Page-level text extractions:
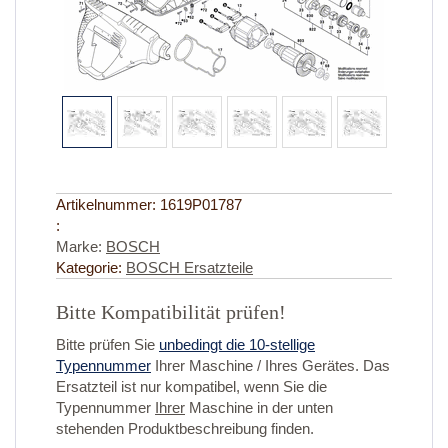
Artikelnummer:
1619P01787
:
Marke:
BOSCH
Kategorie:
BOSCH Ersatzteile
Bitte Kompatibilität prüfen!
Bitte prüfen Sie
unbedingt die 10-stellige
Typennummer
Ihrer Maschine / Ihres Gerätes. Das
Ersatzteil ist nur kompatibel, wenn Sie die
Typennummer
Ihrer
Maschine in der unten
stehenden Produktbeschreibung finden.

**WORK ORDER:**
Pictures are to be left out; please print the rest of the records above word for word.

**PROBLEM SOLUTION:**
Artikelnummer:
1619P01787
:
Marke:
BOSCH
Kategorie:
BOSCH Ersatzteile
Bitte Kompatibilität prüfen!
Bitte prüfen Sie
unbedingt die 10-stellige
Typennummer
Ihrer Maschine / Ihres Gerätes. Das
Ersatzteil ist nur kompatibel, wenn Sie die
Typennummer
Ihrer
Maschine in der unten
stehenden Produktbeschreibung finden.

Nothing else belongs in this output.